If and when the Public Warrants become redeemable, the Corporation may exercise the redemption right even if the Corporation is unable to register or qualify the underlying securities for sale under all applicable state securities laws.

 

Redemption of Warrants for Class A Common Stock

 

Once the Public Warrants become exercisable, the Corporation may redeem the outstanding Public Warrants:

in whole and not in part;
at $0.10 per warrant upon a minimum of 30 days' prior written notice of redemption provided that holders will be able to exercise their warrants on a cashless basis prior to redemption and receive a number of shares based on the redemption date and the "fair market value" of the Corporation's Class A Common Stock;
if, and only if, the value equals or exceeds $10.00 per share (as adjusted for share splits, share dividends, rights issuances, subdivisions, reorganizations, recapitalizations and the like); and
if the Reference Value (closing stock price for 20 out of 30 trading days) is less than $18.00 per share (as adjusted for share splits, share dividends, rights issuances, subdivisions, reorganizations, recapitalizations and the like), the Private Placement Warrants must also be concurrently called for redemption on the same terms as the outstanding Public Warrants, as described above.

 

The Private Placement Warrants are identical to the Public Warrants except that the Private Placement Warrants will be exercisable on a cashless basis and be non-redeemable except as described above so long as they are held by the initial purchasers or their permitted transferees.
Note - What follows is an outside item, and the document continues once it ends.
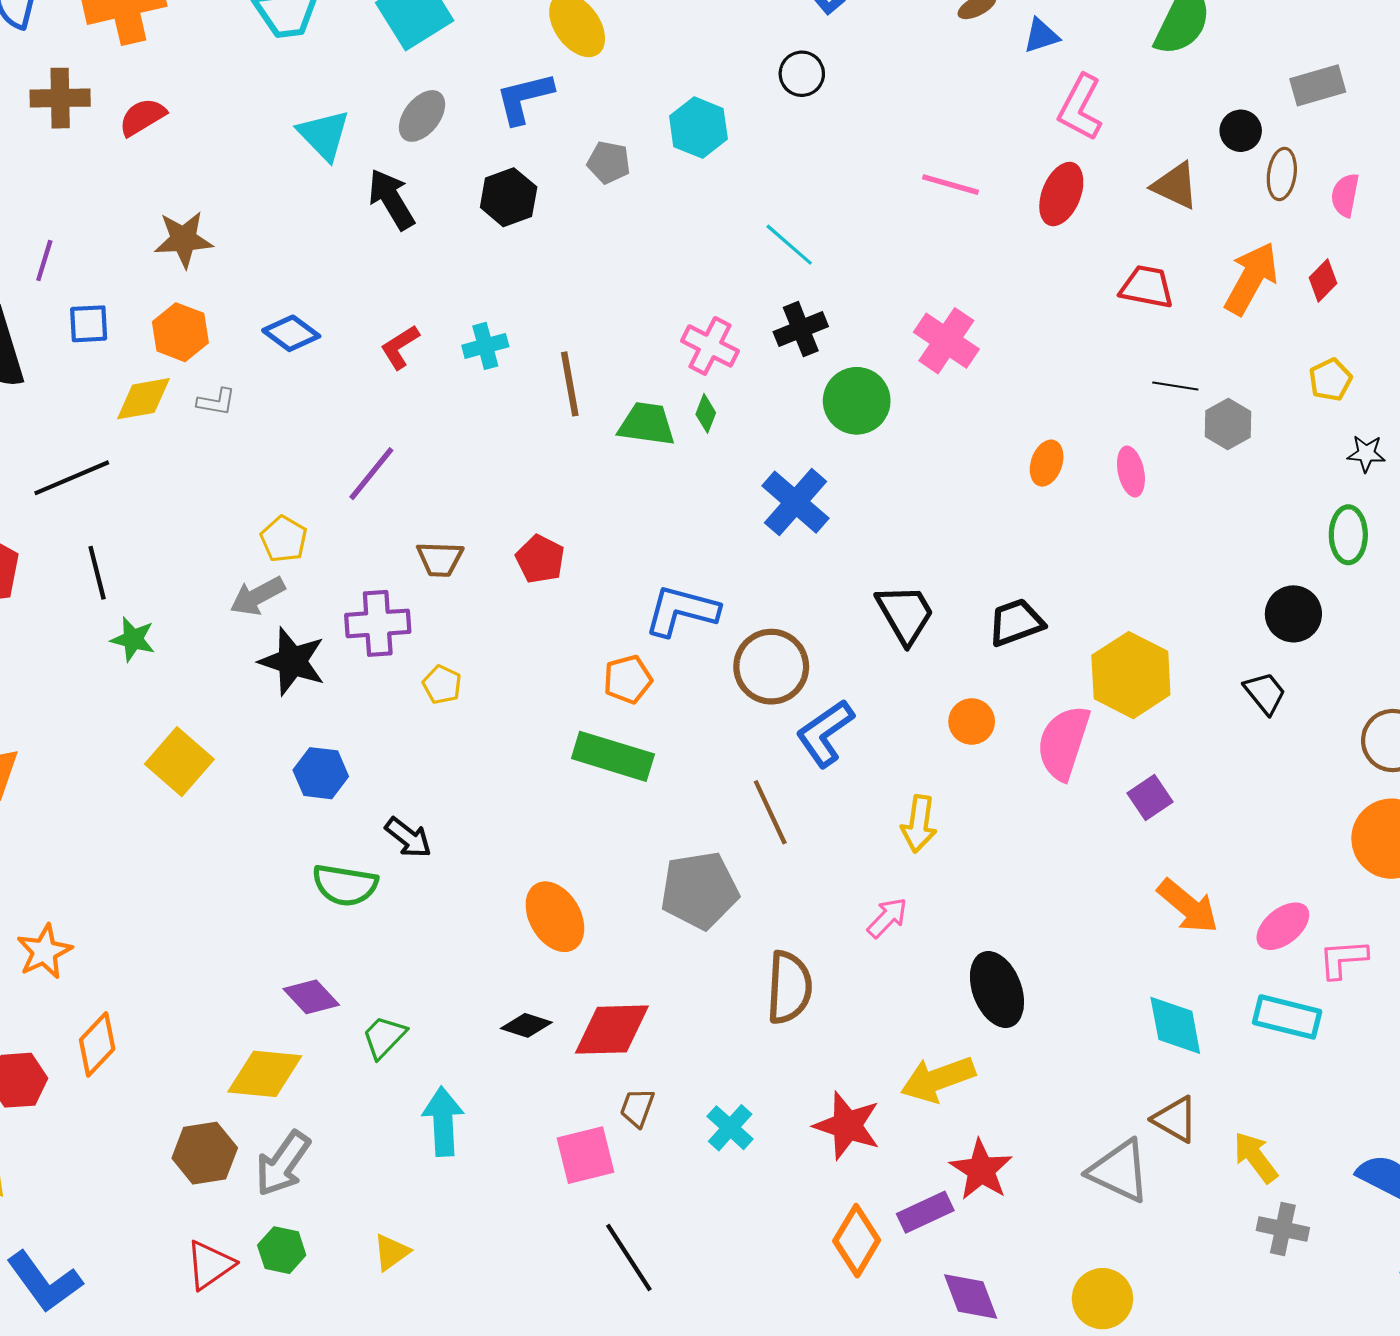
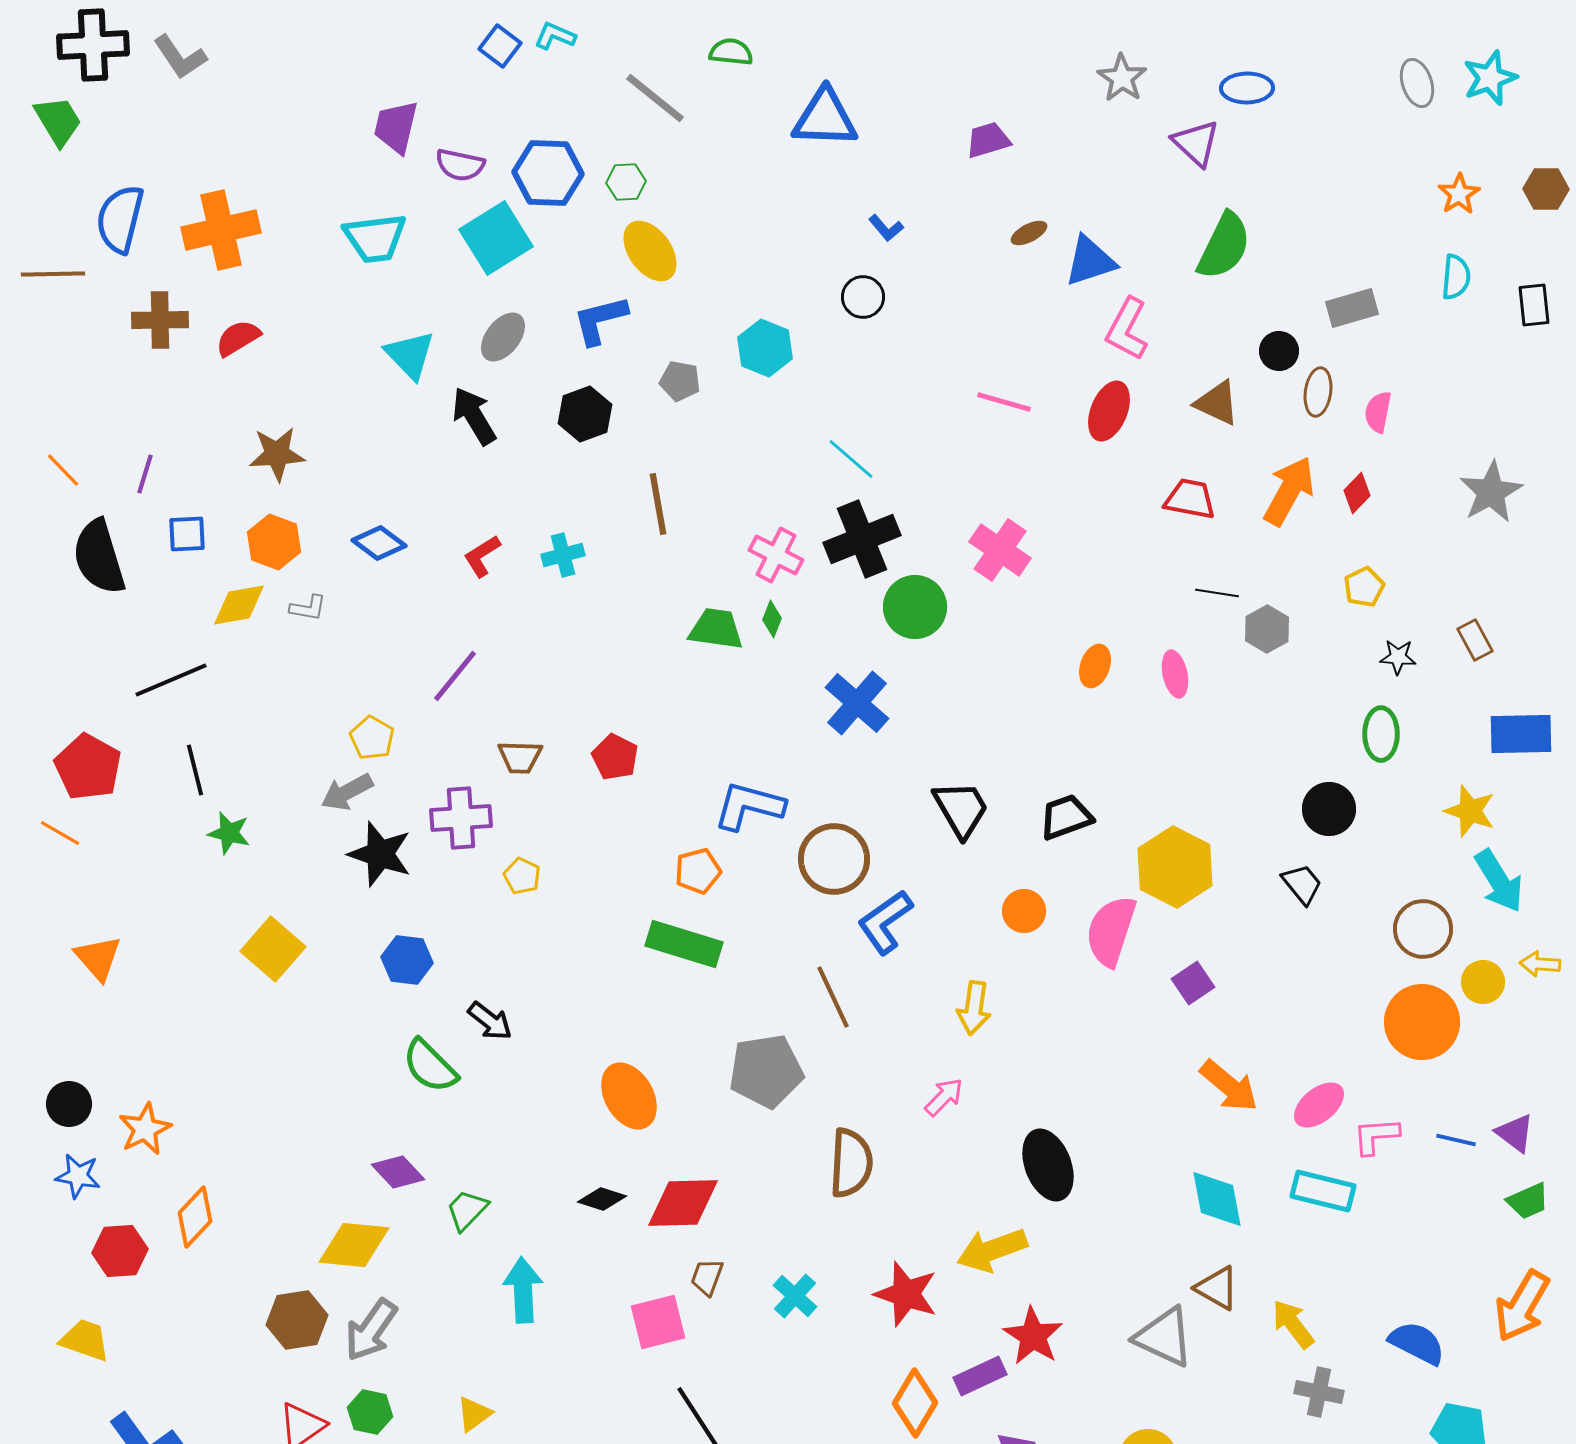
blue triangle: (1041, 36) -> (1090, 261), size x1.5
black cross: (801, 329) -> (862, 539), size x1.5
brown line: (570, 384) -> (658, 504), moved
green semicircle: (345, 885) -> (430, 1066), turned 36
If the Private Placement Warrants are held by someone other than the initial purchasers or their permitted transferees, the Private Placement Warrants will be redeemable by the Corporation and exercisable by such holders on the same basis as the Public Warrants. Except as described above, if holders of the Private Placement Warrants elect to exercise them on a cashless basis, they would pay the exercise price by surrendering the warrants for that number of shares of Class A Common Stock equal to the quotient obtained by dividing the product of the number of shares of Class A Common Stock underlying the warrants multiplied by the excess of the “historical fair market value” (defined below) less the exercise price of the warrants, by the historical fair market value (a “Make-Whole Exercise”). For these purposes, the “historical fair market value” shall mean the average last reported sale price of the Class A Common

Stock for the 10 trading days ending on the third trading day prior to the date on which the notice of warrant exercise is sent to the warrant agent.

 

As of March 31, 2021, the aggregate values of the Public Warrants and the Private Placement Warrants were $44.4 million and $17.6 million, respectively, representing Warrants outstanding to purchase 27,599,938 shares and 10,933,333 shares, respectively, of the Corporation's Class A Common Stock. The Warrants are accounted for as liabilities in accordance with ASC 815-40 and are presented within warrants payable on the Condensed Consolidated Balance Sheet. The warrant liabilities are measured at fair value at inception and on a recurring basis, with changes in fair value presented within change in fair value of warrants payable in the Condensed Consolidated Statement of Operations and Comprehensive Loss. See Note 5, "Fair value measurements" for additional information.